İstanbul’un bilinenlerini, bilinmeyenlerini ortaya çıkarmak isterim. Mesela, birçok insan Topkapı Sarayı’nı bile bilmiyor. “Muhteşem Yüzyıl” dizisiyle insanlar saraylarımızı tanıdı. Yine Mimar Sinan’ın eserleri, onun yetiştirdiği birçok mimarın yaptığı nice camilerimiz var, onları da iyi tanımalıyız. Sinan’la ilgili mutlaka bir şey yapmalıyız. Bakın, İstanbul’da Sultanahmet’te bir Mozaik Müzesi var, yerini kimse bilmiyor.
Kültür ve sanat satışla birleşiyor
*Gördüğüm kadarıyla sizin firma satışları artırmada sanatla kültürü bir araya getirip projeler yapıyor değil mi?
Evet öyle. Mesela, Borusan Oto Dolmabahçe’deki projemiz, tam da öyle. Oradaki sahnede Ali Poyrazoğlu, ‘Asi Kuş’ oyunuyla bu sezon izleyiciyle buluşuyor. Kültür, sanat, moda ve tasarımı, sahip olduğumuz teknoloji ve markalarla buluşturup etkinlik ve tanıtımlar düzenledik. Dolmabahçe’de sadece tiyatro değil, farklı performanslar da olacak. Ali Poyrazoğlu ile anlaştık.
Hurda parçaları heykel oluyor
Yonca Ebüzziya’yı fotoğrafladığımız Borusan Oto İstinye showroomunda eski araba parçalarından yapılan heykeller çevreyi donatıyor.
Kur artışları yeni zam gibi oldu
Vergiler bir arabayı iki katı fiyata çıkarıyor
*Otomotiv sektörü açısından 2014’ü nasıl geçirmeyi planlıyorsunuz?
İyi geçirmeyi umarak başladık yıla. Tabii ki kurların yükselmesi ve eskinin üzerine getirilen vergiler bizi son derece zorluyor. Euroya bağlı olduğumuz için doğal zam görmüş oluyor arabalar. Zaman zaman çeşitli kampanyalarımız olacak. Bu kampanyalarla, doğru pazarlama ataklarıyla doğru tanıtım ve stratejiyle bu yılı sorunsuz kapatacağımızı bekliyorum.
*Vergi açısından bakınca mesela BMW’nin fiyatı tüketiciye nasıl yansıyor?

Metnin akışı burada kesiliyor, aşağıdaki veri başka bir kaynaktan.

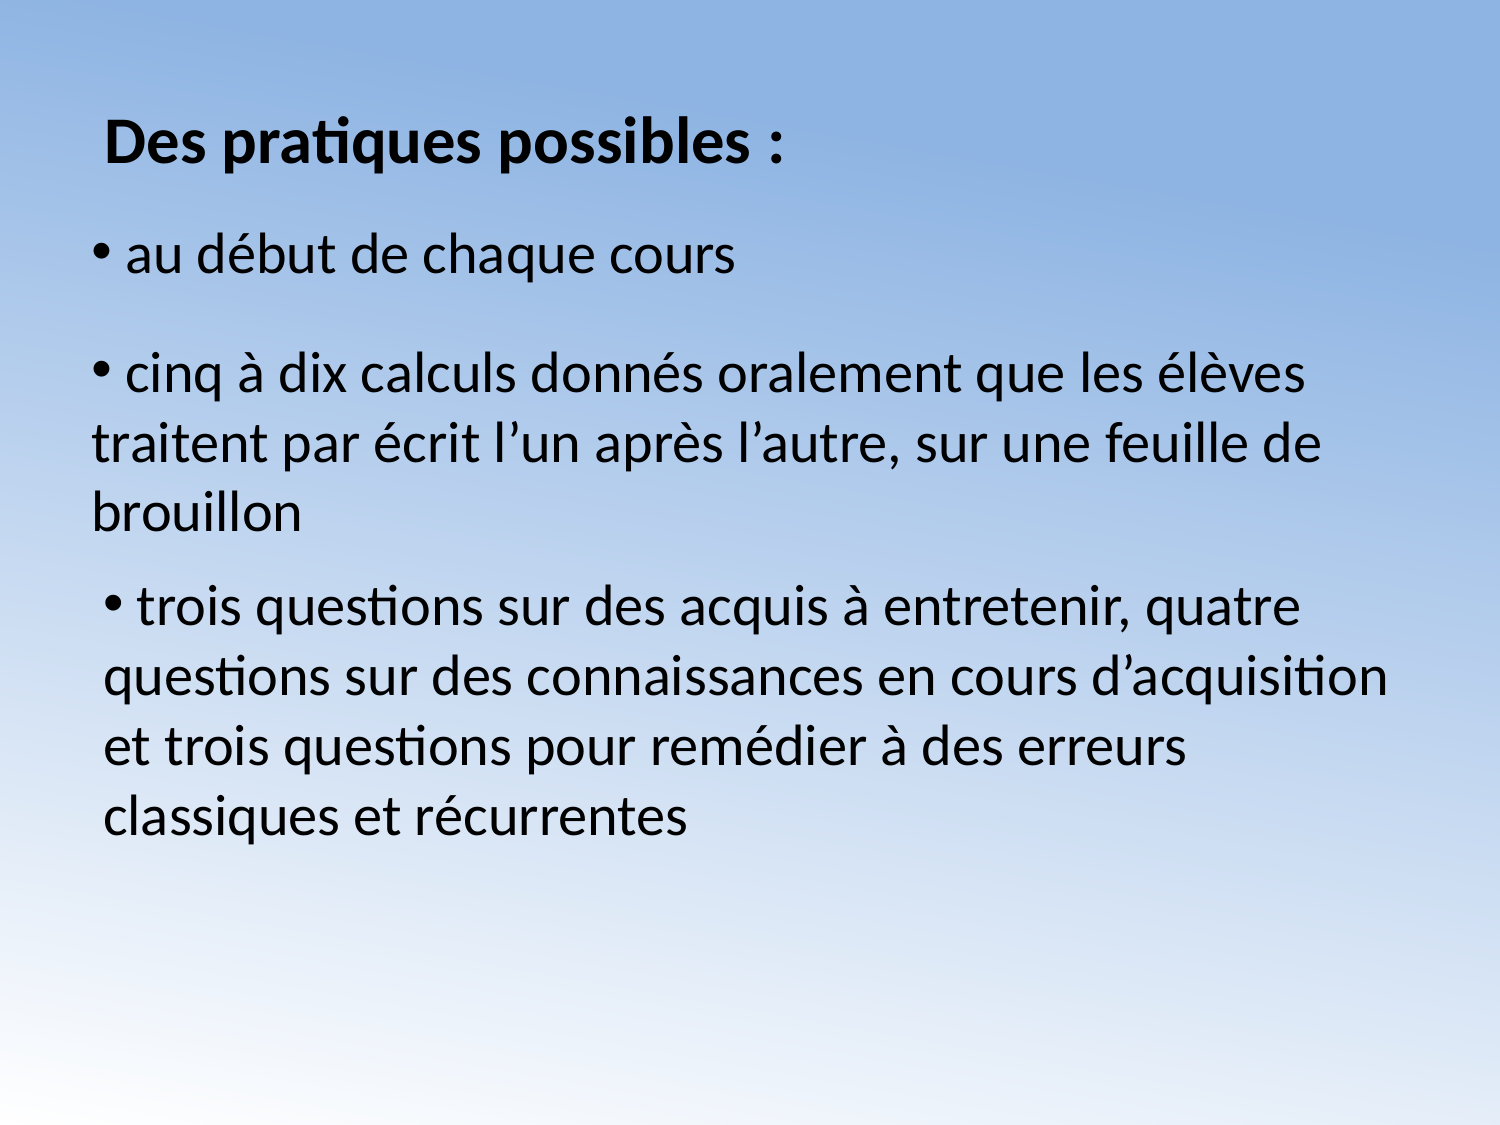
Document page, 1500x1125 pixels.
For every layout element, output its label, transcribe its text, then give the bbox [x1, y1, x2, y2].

text_box trois questions sur des acquis à entretenir, quatre questions sur des connaissances en cours d’acquisition et trois questions pour remédier à des erreurs classiques et récurrentes [88, 560, 1435, 925]
text_box au début de chaque cours [76, 208, 1424, 293]
text_box cinq à dix calculs donnés oralement que les élèves traitent par écrit l’un après l’autre, sur une feuille de brouillon [76, 326, 1424, 551]
text_box Des pratiques possibles : [76, 89, 1424, 185]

BMW 5 serisinden bir otomobilim var. Bu içindeki aksesuar ve donanıma bağlı olarak 60-90 bin euro arasında değişen fiyatlarla satılıyor.
Üzerinde bu kadar vergi olmasaydı, normalde fiyatı yarıdan bile fazla düşecekti. 2.0’ın üzerindeki motor hacmine sahip otomobillerde KDV ve ÖTV dahil vergiler, yüzde 100’leri bulup hatta geçiyor olabilir.

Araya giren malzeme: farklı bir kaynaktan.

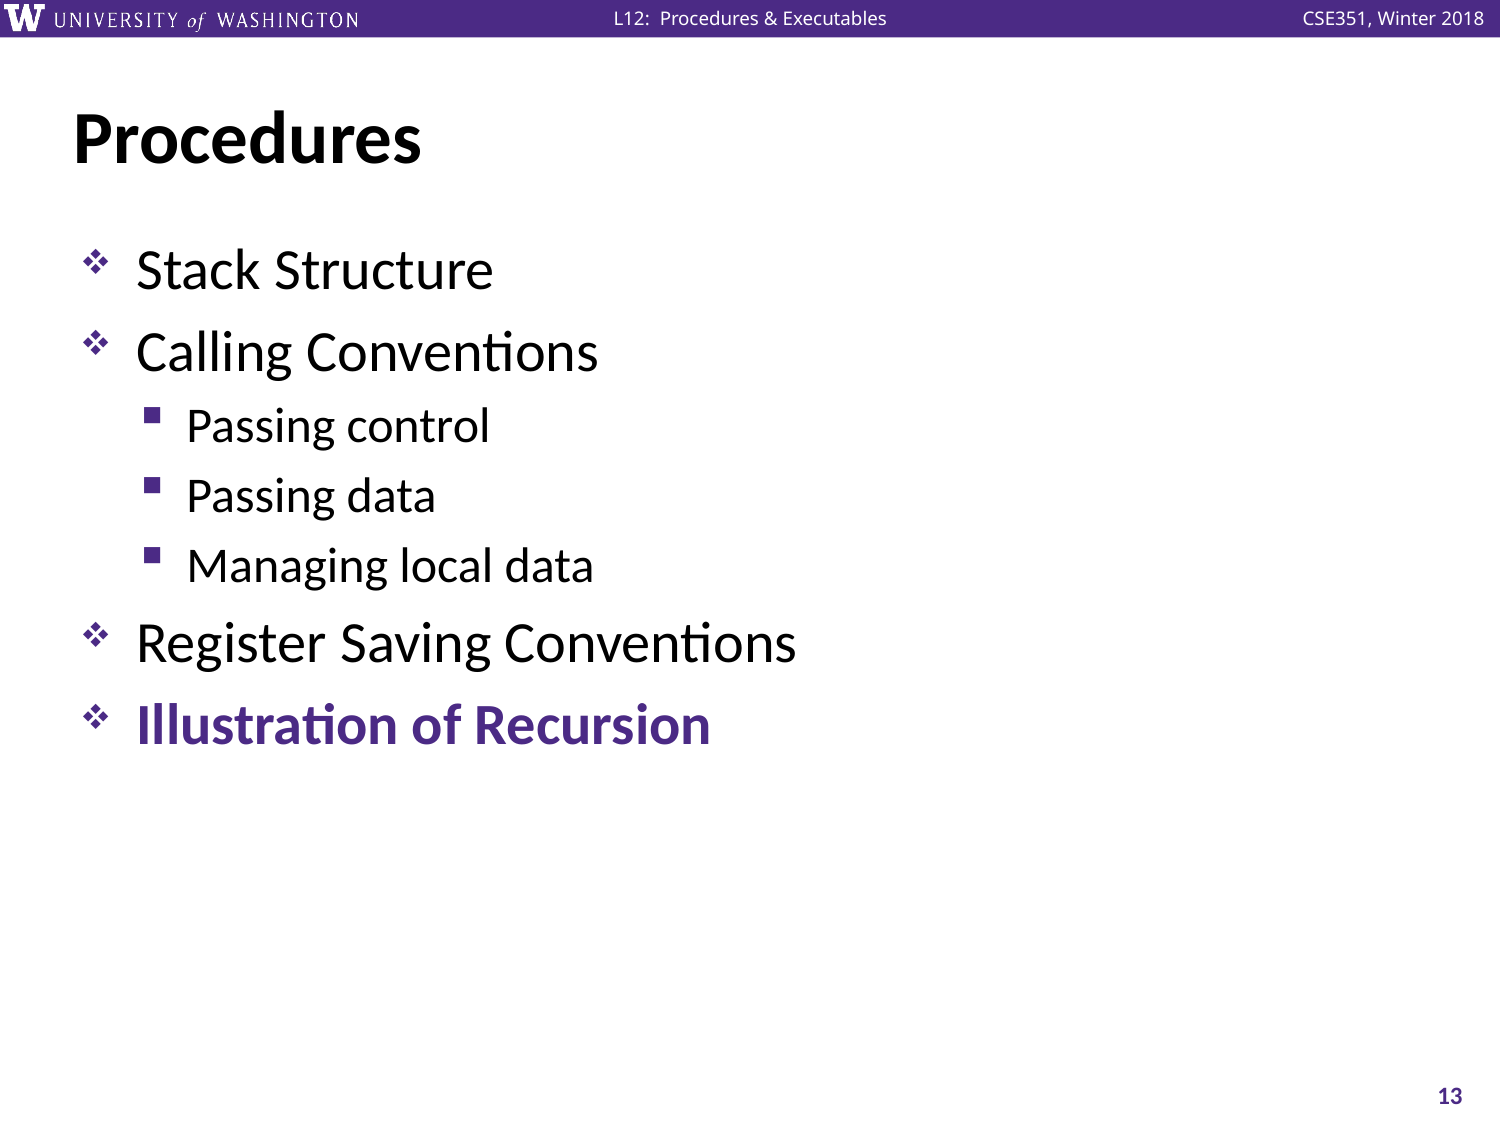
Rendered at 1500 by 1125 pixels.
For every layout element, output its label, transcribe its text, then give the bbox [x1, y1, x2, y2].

Herkes tarzına göre alıyor
Otoda cinsiyet ayrımı kalktı
*Siz BMW satıyorsunuz. Mercedes’le rekabetiniz nasıl gidiyor?
Sıkı bir rekabet var. Son ODD verilerine göre Mercedes’ten öndeyiz. BMW payını yüzde 30,2’den yüzde 32,3’e yükseltip 2013’te 20 bin 705 adetlik perakende satışla 30 yılda 26’ncı kez Mercedes’i geçerek birinci oldu.
*Sattığınız arabalara daha çok kimler biniyor?
Aslında bugün keskin bir ‘bunu kadın, bunu erkek kullanır’ ayrımı yok. Artık ‘sportif kadın ve erkeğin kullandığı’, ‘daha emekçi’ ya da ‘şoförlü’ kesimin kullanmak istediği arabalar var diye sınıflandırabiliriz. Genç-yaşlı diye bir şey de yok. 4x4’ler de şehir arabasına dönüştürüldü. ‘Bugün şehirdesin, yarın dağın tepesindesin’ gibi hayat tarzlarına hitap ediyor.